Эдуард Лимонов в «Священных монстрах» назвал Пушкина «поэтом для календарей». Помимо естественного желания узника правды как следует обслужить «клиента» недавнего помпезного лужковского «двухсотлетия», тут заключена простая истина: описания времен года у Пушкина идеальны. «Зима, крестьянин торжествуя…», «Гонимы вешними лучами…» и целый куст сонетов любимой осени.
Думаю, что Лимонов не подозревает, до какой степени прав в этих по мальчишески задиристых (на момент написания книги он был старше Пушкина на четверть века) нападках. Для меня, к примеру, Пушкин действительно открылся через календарь. Одним из сокровищ нашей домашней пушкинианы, наряду со сборником эпиграмм, прекрасно иллюстрированным Кузьминым (его читать мне пока не дозволялось – сборник проникнут сексизмом, гомофобией, бунтарством и иерохульством), был «Пушкинский календарь» выпущенный в 1937 году к столетию со дня смерти поэта. В редколлегии числились знаменитости: Благой, Бонди, Вересаев, Томашевский, Эйхенбаум.
Прекрасно изданная и иллюстрированная книга не слишком обременяла и биографической хроникой, за вычетом повторения нелепой теории о «заговоре царя против Пушкина». Она представляла собой увлекательную хрестоматию молодого пушкиниста.

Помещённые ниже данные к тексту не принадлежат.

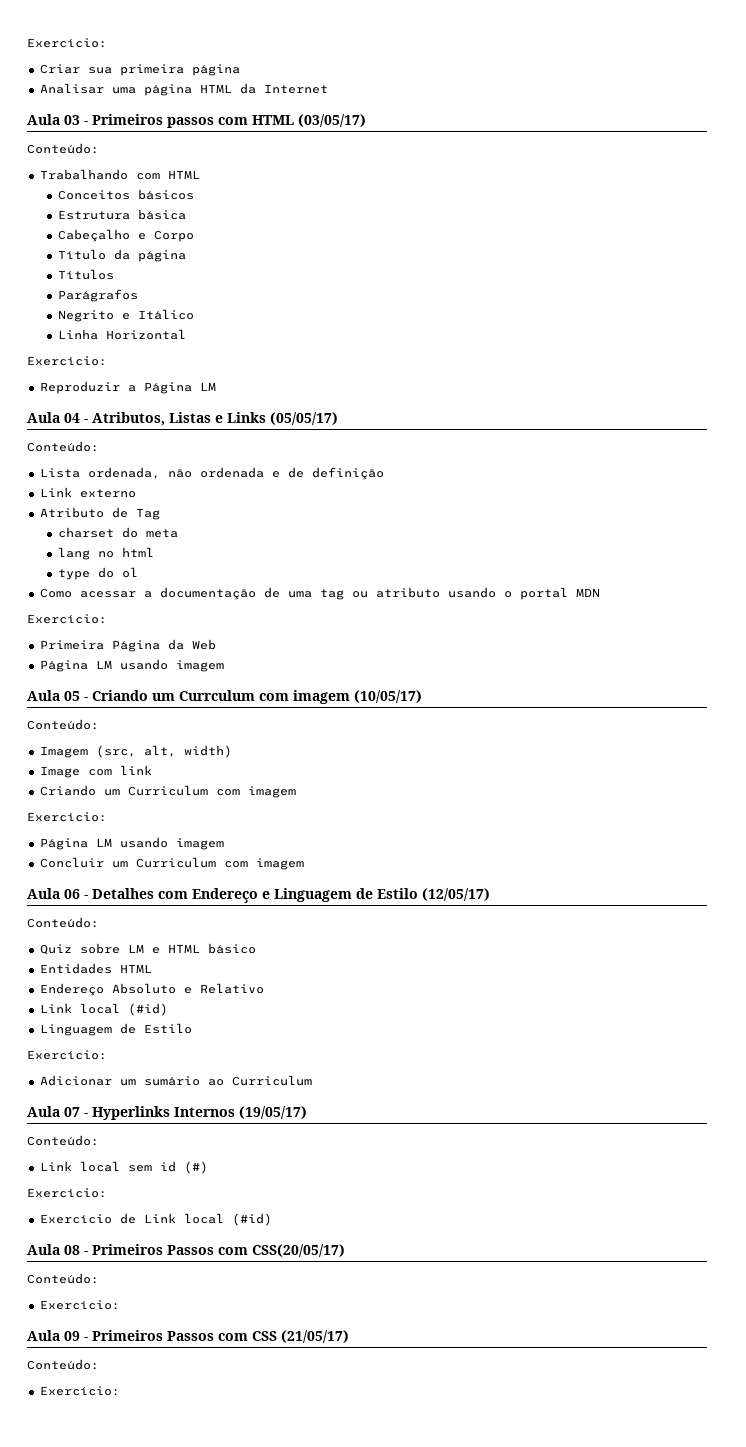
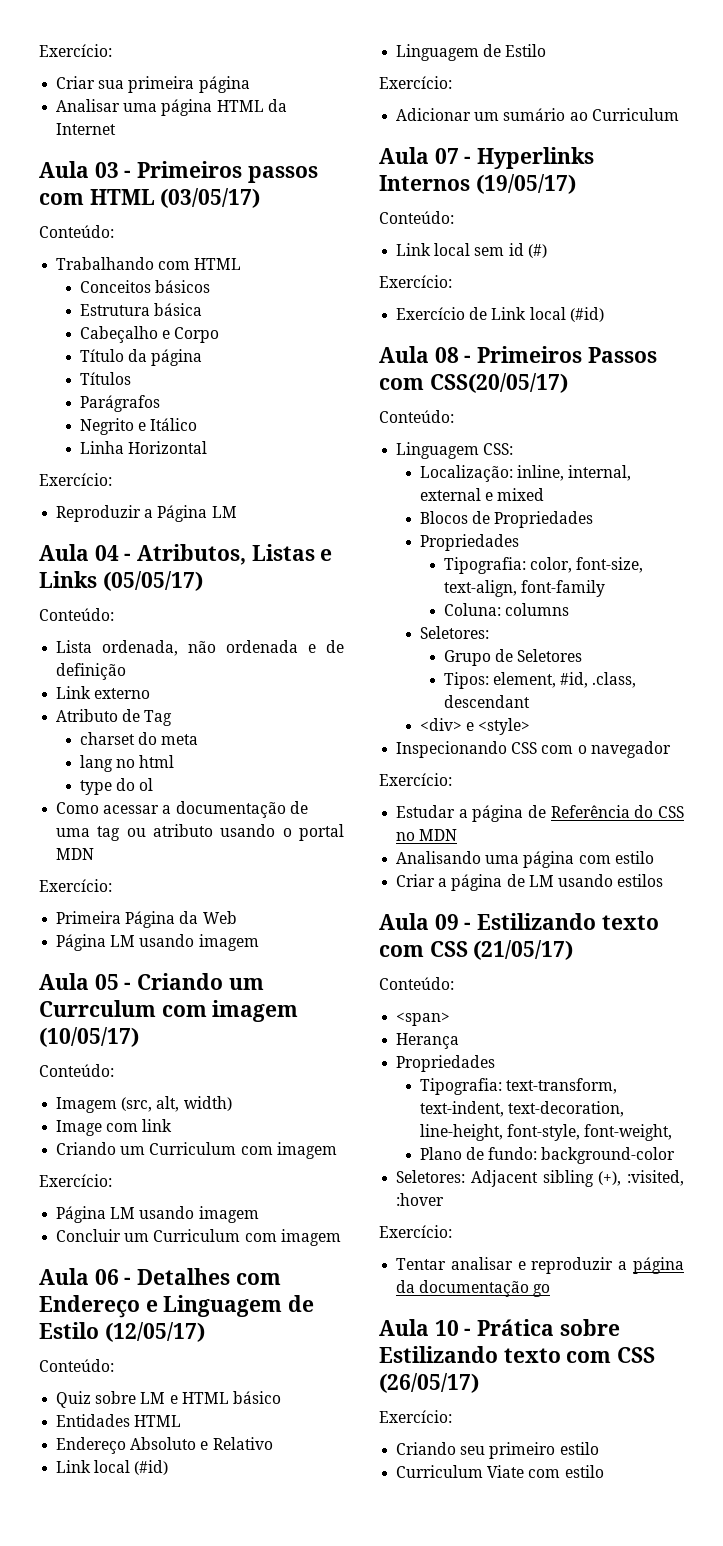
[39,1300,120,1310] Exercício: -> [396,442,514,459] [419,465,632,482] [419,488,545,501] [419,511,594,528] [419,534,519,551] [443,557,644,574] [443,580,605,597] [443,603,569,616] [419,626,489,639] [443,649,583,666] [443,672,637,689] [443,695,530,708] [419,718,531,735] [396,741,671,758] [379,773,452,786] [396,805,684,822] [396,829,458,841] [396,851,654,868] [396,874,664,891] Linguagem CSS: // Localização: inline, internal, external e mixed // Blocos de Propriedades // Propriedades // Tipografia: color, font-size, text-align, font-family // Coluna: columns // Seletores: // Grupo de Seletores // Tipos: element, #id, .class, descendant // <div> e <style> // Inspecionando CSS com o navegador // Exercício: // Estudar a página de Referência do CSS no MDN // Analisando uma página com estilo // Criar a página de LM usando estilos
[92,1330,214,1341] Primeiros Passos -> [477,913,659,930] Estilizando texto
[39,1386,120,1396] Exercício: -> [396,1012,451,1026] [396,1033,460,1049] [396,1055,496,1072] [419,1078,618,1095] [419,1101,625,1117] [419,1124,673,1141] [419,1147,676,1164] [396,1170,684,1187] [396,1193,445,1206] [379,1225,452,1238] [396,1257,684,1274] [396,1280,551,1297] [379,1319,620,1336] [379,1346,656,1363] [379,1373,479,1393] [379,1410,452,1423] [396,1442,599,1459] [396,1465,604,1478] <span> // Herança // Propriedades // Tipografia: text-transform, text-indent, text-decoration, line-height, font-style, font-weight, // Plano de fundo: background-color // Seletores: Adjacent sibling (+), :visited, :hover // Exercício: // Tentar analisar e reproduzir a página da documentação go // Aula 10 - Prática sobre Estilizando texto com CSS (26/05/17) // Exercício: // Criando seu primeiro estilo // Curriculum Viate com estilo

Введение в большой пушкинский мир для начинающих, каковым был я в свои четыре года. Отрывки из Пушкина, отрывки о Пушкине, справки, дневники, письма, картинки, много картинок, и даже анекдоты.

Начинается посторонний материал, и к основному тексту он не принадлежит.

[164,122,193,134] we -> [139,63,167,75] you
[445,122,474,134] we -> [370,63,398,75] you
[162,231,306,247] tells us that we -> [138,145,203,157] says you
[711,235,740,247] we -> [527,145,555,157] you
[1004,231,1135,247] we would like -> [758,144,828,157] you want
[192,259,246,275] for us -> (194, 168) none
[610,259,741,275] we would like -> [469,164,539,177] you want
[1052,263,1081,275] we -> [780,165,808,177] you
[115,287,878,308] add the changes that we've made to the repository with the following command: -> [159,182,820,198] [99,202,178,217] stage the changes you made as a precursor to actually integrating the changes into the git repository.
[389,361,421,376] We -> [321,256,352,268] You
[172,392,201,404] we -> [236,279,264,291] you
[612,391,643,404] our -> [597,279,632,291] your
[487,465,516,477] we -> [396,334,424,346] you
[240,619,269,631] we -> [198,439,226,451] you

Я до сих пор помню немало анекдотов о Пушкине – про саранчу или про мальчишескую шутку над камердинером Трико. Но из того календаря помню такой:
«Генерал Орлов сказал Пушкину: – Берегись, чтобы не услали тебя за Дунай; – А может быть и за Прут, – ответил Пушкин каламбуром». Дунай и Прут до Крымской войны были пограничными землями Российской Империи, и Пушкин отпустил двусмысленный каламбур о выборе между задуманным им бегством за границу и крепостью.

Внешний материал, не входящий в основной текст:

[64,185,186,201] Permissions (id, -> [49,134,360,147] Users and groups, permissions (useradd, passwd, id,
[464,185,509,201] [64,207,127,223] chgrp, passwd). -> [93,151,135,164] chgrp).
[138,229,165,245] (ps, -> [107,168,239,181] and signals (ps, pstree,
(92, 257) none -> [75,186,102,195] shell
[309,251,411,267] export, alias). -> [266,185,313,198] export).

С маниакальной настойчивостью «Календарь» вновь и вновь возвращался к желанию Пушкина эмигрировать, как бы сегодня выразился носитель духа просвещения и недошнурованных кед: «свалить из Рашки». Если вспомнить атмосферу 1937 года, мне чудится в этом некоторое вредительство на пушкинском фронте. «Невозвращенец» – страшное слово. Не говоря уж о том, сколько выходило тогда на Западе литературы за авторством тех, кто незаконно пересек границу «Совдепии» и добровольно убежал от коммунизма. Позднее я прочту воспоминания о бегстве секретаря Сталина Бориса Бажанова, писателя-антисоветчика Ивана Солоневича и узника Соловков протоиерея Михаила Польского.